Because of experiences like that, teaching used to be considered one of the most fulfilling careers available, but Pew's figures show that teachers now have less satisfaction than the average American worker. Reports of low teacher morale have been breaking out everywhere. One 2023 study using Rand data showed the proportion of teachers who said they were enthusiastic about their job plummeted from just over 60% in 2010 to a mere 20% by 2020. And according to Education Week's new Teacher Morale Index, the mood among elementary-school teachers is particularly low.

The dissatisfaction is partly a byproduct of the pandemic and the widening political divisions that have seen schools becoming battlegrounds. On top of those social frictions are fights over curriculum, rising parental distrust in the public school system, and the increased workload that comes with accommodating the students' many mental-health challenges. The Pew report illuminates a lot of that discontent, but one figure stands out. Teachers are especially disheartened with what they're paid; only 15% of public-school teachers say they're very happy with their salary. Ms.
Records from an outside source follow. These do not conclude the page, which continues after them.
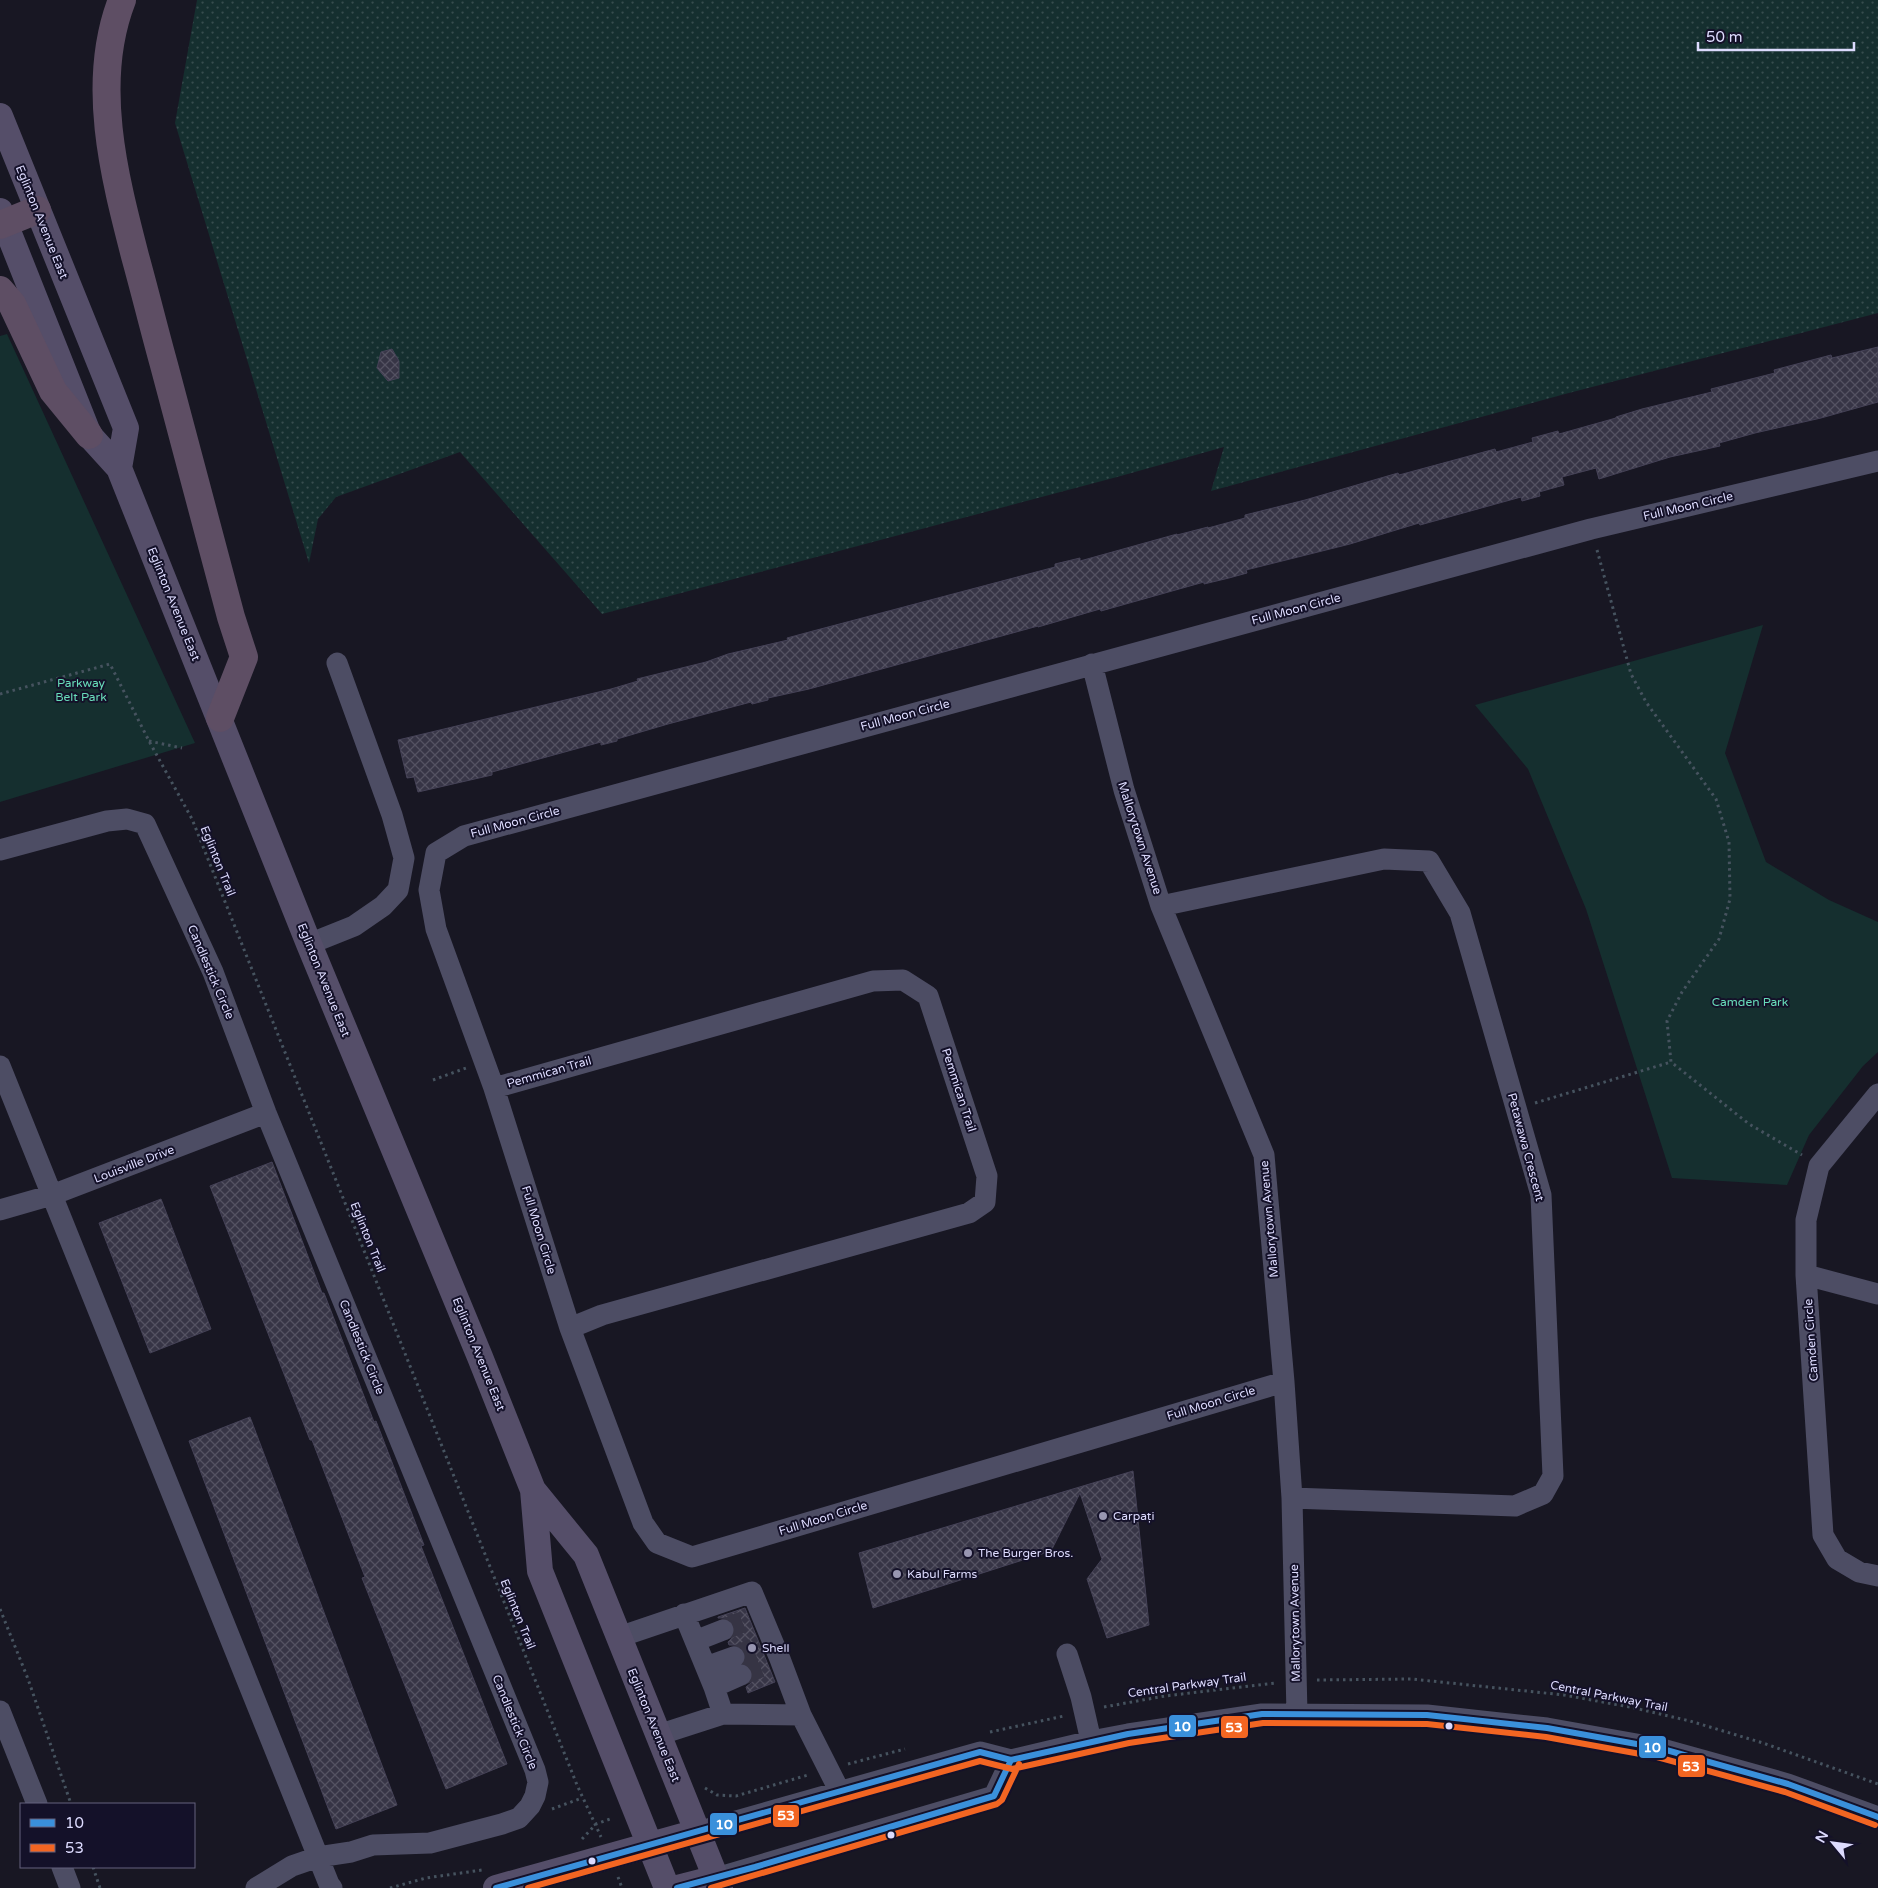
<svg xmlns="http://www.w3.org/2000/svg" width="1878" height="1888" viewBox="0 0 1878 1888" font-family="'Varela Round',sans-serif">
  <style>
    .grass { fill: url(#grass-dots) }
    .green { fill: #152f2f }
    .building { fill: url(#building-cross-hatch); stroke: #454257 }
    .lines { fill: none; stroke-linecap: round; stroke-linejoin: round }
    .minor-tunnel { stroke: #363444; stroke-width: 21; stroke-dasharray: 21 11; stroke-linecap: butt }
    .path { stroke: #46535f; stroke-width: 3; stroke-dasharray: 2.5 4; stroke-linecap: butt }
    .minor { stroke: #4d4d64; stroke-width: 21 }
    .major { stroke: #554e69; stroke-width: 26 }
    .highway { stroke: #5e4e64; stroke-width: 28 }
    .bus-1-casing { stroke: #141129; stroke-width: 10 }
    .bus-2-casing { stroke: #141129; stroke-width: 10 }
    .bus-1 { stroke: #3a90db; stroke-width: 6 }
    .bus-2 { stroke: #f26522; stroke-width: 6 }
    .poi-dot { fill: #9896b1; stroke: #141129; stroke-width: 2 }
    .bus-dot { fill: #dddbfe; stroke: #141129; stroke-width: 2 }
    .labels { text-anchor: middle; stroke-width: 4; stroke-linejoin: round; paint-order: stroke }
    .street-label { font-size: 12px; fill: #dddbfe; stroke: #141129 }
    .park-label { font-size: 12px; fill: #68ddba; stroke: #141129 }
    .poi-label { font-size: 12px; fill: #dddbfe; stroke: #141129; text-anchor: start }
    .line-badge { stroke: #141129; stroke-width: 2 }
    .badge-label { font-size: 14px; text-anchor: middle; font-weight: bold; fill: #fff }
  </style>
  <defs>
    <pattern id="grass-dots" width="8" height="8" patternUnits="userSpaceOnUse" patternTransform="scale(1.25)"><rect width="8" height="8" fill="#152f2f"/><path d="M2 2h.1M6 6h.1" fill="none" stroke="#374d4e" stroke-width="1.8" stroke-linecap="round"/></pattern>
    <pattern id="building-cross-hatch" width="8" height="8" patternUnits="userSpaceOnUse" patternTransform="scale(1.25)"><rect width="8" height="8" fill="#373546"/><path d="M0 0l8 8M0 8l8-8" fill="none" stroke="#545262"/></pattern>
  </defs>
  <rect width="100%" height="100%" fill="#181723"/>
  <path class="grass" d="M197,0H1878V313L1565,394L1211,491L1224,447L1117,477L602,614L460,452L336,497L318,519L309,563L175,123Z"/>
  <path class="green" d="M7,334L195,743L0,802V336Z
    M1763,625L1725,753L1766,862L1829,900L1878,922V1052L1863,1066L1809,1135L1787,1185L1672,1178L1586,909L1528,769L1475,705Z"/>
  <path class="building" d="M1878,347V402L1821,418L1755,433L1719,443L1720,446L1670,457L1599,479L1596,468L1562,477L1564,485L1539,492L1540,496L1522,501L1521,497L1420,525L1419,523L1350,544L1246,570L1247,573L1229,578L1204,584V582L1101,611L1100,609L1038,627V626L809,689L768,698V700L752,704L751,702L668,724L617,739V741L601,745V742L492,772V775L418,792L414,777L407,778L398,740L611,689L638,681L637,679L706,662L728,654L788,640L787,638L813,631L1055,567V564L1080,558V561L1177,534V535L1208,527V528L1245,518V515L1305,500L1398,473L1399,475L1495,449L1496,452L1533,442L1532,438L1558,431L1559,434L1616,418V417L1642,409L1712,392L1711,389L1775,373L1774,370L1831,355L1832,358Z
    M392,349L399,361V378L388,381L377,368L381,352Z
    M272,1162L322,1293H324L374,1422L376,1421L424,1545L421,1546L507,1764L446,1789L362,1578L365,1577L312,1440H310L210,1186Z
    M161,1199L211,1329L150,1353L99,1223Z
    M250,1417L397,1805L336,1829L189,1441Z
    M1133,1471L1149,1625L1107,1638L1087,1579L1102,1559L1080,1493L1051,1551L873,1608L859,1553Z
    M745,1608L775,1682L748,1693L746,1687L751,1683L753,1676L752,1670L744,1663L746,1659V1652L742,1648L737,1645H729L728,1642L732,1638L735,1632L734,1625L730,1620L724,1618H718V1617Z"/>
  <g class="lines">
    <path class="minor-tunnel" d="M723,1630L752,1618
      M734,1657L763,1645
      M741,1675L770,1663"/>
    <path class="path" d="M1597,550L1631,674L1646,702L1716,799L1729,842L1730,899L1719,939L1682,992L1667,1021L1671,1062L1749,1124L1802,1155
      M0,694L110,664L149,741L192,819L577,1785L601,1837
      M149,741L182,748
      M433,1080L466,1068
      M1535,1103L1671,1062
      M0,1609L28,1679L71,1804
      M1317,1680L1412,1679L1564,1695L1630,1707L1690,1721L1763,1743L1878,1784
      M1104,1707L1165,1696L1276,1683
      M990,1732L1064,1716
      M848,1764L905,1749
      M705,1788L717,1795L736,1796L808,1775
      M552,1809L582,1798
      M582,1839L596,1824L613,1818
      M93,1867L100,1888
      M618,1877L622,1888
      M390,1888L426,1878L482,1870"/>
    <path class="minor" d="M1092,664L1124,790L1161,906L1264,1155L1284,1382L1292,1498L1297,1714
      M0,850L107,821L127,819L145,824L213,972L266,1113L535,1770L538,1782L535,1796L530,1806L519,1818L502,1824L430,1843L373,1845L351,1852L318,1857L292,1866L256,1888
      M1161,906L1384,859L1429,861L1460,913L1541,1195L1553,1476L1543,1494L1515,1506L1292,1498
      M309,944L354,926L383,906L398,890L404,858L392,815L337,663
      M0,1066L329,1884L332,1888
      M494,1088L873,981L903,980L928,996L987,1176L985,1202L969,1213L602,1315L570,1328
      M1878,1094L1819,1166L1806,1220V1275L1823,1535L1837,1559L1859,1572L1878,1576
      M0,1210L52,1195L266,1113
      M1806,1275L1878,1294
      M1284,1382L692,1557L657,1543L643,1523L570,1328L494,1088L436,929L429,890L436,853L464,836L1591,529L1878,461
      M684,1614L714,1687L723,1714
      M619,1637L752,1592L780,1659L801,1715L840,1792
      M695,1641L723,1630
      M1067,1654L1081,1697L1091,1741
      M706,1667L734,1657
      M714,1687L741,1675
      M0,1711L37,1804
      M658,1735L723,1714L801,1715
      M697,1832L980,1752L1011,1760L1091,1741L1128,1734L1262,1714L1427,1715L1547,1728L1659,1748L1788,1784L1878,1817
      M62,1867L70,1888
      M716,1878L994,1796L1011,1760"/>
    <path class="major" d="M0,116L126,428L119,468
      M0,211L89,435L119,468L309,944L480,1357L533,1490L540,1571L667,1888
      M533,1490L586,1555L720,1888
      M496,1888L697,1832
      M677,1888L716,1878"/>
    <path class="highway" d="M122,0C90,82 114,175 135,256C145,292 154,329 164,365C186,449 208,533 231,617L244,657L220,718
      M0,225L37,210
      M0,290L12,304L53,391L89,435"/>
    <defs>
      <path id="bus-1" d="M496,1888L980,1752L1011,1760L1128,1734L1262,1714L1427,1715L1547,1728L1659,1748L1788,1784L1878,1817
        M677,1888L755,1867L994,1796L1011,1760"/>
      <path id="bus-2" d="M528,1888L980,1761L1012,1769L1129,1743L1263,1723L1427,1724L1546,1737L1657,1757L1785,1792L1875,1825
        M711,1888L997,1804L1002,1800L1019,1764"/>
    </defs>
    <use href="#bus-1" class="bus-1-casing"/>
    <use href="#bus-2" class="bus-2-casing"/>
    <use href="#bus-1" class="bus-1"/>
    <use href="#bus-2" class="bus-2"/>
  </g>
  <g class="poi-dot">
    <circle cx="1103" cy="1516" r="5"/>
    <circle cx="968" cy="1553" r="5"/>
    <circle cx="897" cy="1574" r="5"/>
    <circle cx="752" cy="1648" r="5"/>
  </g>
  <g class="bus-dot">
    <circle cx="1449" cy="1726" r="4.5"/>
    <circle cx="891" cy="1835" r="4.5"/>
    <circle cx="592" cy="1861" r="4.5"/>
  </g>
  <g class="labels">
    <g class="street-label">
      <text transform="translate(42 222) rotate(68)" y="4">Eglinton Avenue East</text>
      <text transform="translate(1688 506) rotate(-13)" y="4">Full Moon Circle</text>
      <text transform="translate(174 604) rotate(68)" y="4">Eglinton Avenue East</text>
      <text transform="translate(1296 609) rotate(-15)" y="4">Full Moon Circle</text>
      <text transform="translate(905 715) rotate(-15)" y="4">Full Moon Circle</text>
      <text transform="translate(515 822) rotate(-15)" y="4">Full Moon Circle</text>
      <text transform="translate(1140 838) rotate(72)" y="4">Mallorytown Avenue</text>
      <text transform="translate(218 861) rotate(68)" y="4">Eglinton Trail</text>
      <text transform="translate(211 972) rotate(67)" y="4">Candlestick Circle</text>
      <text transform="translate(324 980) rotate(68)" y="4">Eglinton Avenue East</text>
      <text transform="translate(549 1072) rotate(-16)" y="4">Pemmican Trail</text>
      <text transform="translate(959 1090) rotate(72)" y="4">Pemmican Trail</text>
      <text transform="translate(1526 1147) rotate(75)" y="4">Petawawa Crescent</text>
      <text transform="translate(134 1164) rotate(-21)" y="4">Louisville Drive</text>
      <text transform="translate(1269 1219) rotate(-95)" y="4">Mallorytown Avenue</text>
      <text transform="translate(539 1230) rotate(73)" y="4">Full Moon Circle</text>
      <text transform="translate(368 1237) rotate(68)" y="4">Eglinton Trail</text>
      <text transform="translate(1811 1340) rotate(-94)" y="4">Camden Circle</text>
      <text transform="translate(362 1347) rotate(68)" y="4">Candlestick Circle</text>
      <text transform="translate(479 1354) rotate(68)" y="4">Eglinton Avenue East</text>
      <text transform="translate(1211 1403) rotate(-17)" y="4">Full Moon Circle</text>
      <text transform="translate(823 1518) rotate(-17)" y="4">Full Moon Circle</text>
      <text transform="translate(518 1614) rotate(68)" y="4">Eglinton Trail</text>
      <text transform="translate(1295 1623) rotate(-91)" y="4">Mallorytown Avenue</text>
      <text transform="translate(1187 1685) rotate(-8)" y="4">Central Parkway Trail</text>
      <text transform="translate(1609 1696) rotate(11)" y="4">Central Parkway Trail</text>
      <text transform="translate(515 1722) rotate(68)" y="4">Candlestick Circle</text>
      <text transform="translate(654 1725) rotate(68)" y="4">Eglinton Avenue East</text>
    </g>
    <g class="park-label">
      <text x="81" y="687">Parkway<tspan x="81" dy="14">Belt Park</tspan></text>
      <text x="1750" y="1006">Camden Park</text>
    </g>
    <g class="poi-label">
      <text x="1113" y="1520">Carpați</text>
      <text x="978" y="1557">The Burger Bros.</text>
      <text x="907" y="1578">Kabul Farms</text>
      <text x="762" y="1652">Shell</text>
    </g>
  </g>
  <g class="line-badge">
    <rect x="1168" y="1714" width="29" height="24" rx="5" fill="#3a90db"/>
    <rect x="1220" y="1715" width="29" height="24" rx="5" fill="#f26522"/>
    <rect x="1638" y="1735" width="29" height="24" rx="5" fill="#3a90db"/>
    <rect x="1677" y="1754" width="29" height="24" rx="5" fill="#f26522"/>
    <rect x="772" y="1804" width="28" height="24" rx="5" fill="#f26522"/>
    <rect x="709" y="1812" width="29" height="24" rx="5" fill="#3a90db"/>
  </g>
  <g class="badge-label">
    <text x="1182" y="1731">10</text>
    <text x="1234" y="1732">53</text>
    <text x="1652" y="1752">10</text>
    <text x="1691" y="1771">53</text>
    <text x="786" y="1820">53</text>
    <text x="724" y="1829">10</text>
  </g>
  <rect x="20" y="1803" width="175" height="65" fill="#141129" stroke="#64627e"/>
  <rect x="30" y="1819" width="25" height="8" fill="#3a90db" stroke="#64627e"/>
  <text x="65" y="1828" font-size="15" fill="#dddbfe">10</text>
  <rect x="30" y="1844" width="25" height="8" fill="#f26522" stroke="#64627e"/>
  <text x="65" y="1853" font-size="15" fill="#dddbfe">53</text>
  <g transform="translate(1833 1843) rotate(299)" stroke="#141129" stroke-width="4" paint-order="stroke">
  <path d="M0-4L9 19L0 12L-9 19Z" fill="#dddbfe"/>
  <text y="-8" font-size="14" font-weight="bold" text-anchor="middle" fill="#dddbfe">N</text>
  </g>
  <path d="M1698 42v8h156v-8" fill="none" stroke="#dddbfe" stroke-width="2.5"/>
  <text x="1706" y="42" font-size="15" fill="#dddbfe" stroke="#141129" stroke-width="4" paint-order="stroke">50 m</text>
</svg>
S. notes that her roommates make as much money as she does but don't have to work when they get home.

The number of people undertaking teacher-training courses dropped 33% in the decade between 2011 and 2021, and a recent study found almost 80% of schools struggled to find enough qualified teachers. And while more than half of teachers still find their job to be fulfilling, a full 30% told Pew it's likely they'll look for a new job this academic year and 11% say it's extremely likely.

As for Ms. S., staying at her school is no longer an option. Her many responsibilities have kept her from keeping up with the master's program her school requires to continue teaching there. She'll probably not make it through her exams. "This would have been my third year," she says. "I actually have some experience. And now that I finally learned how to do it, they're kicking me out."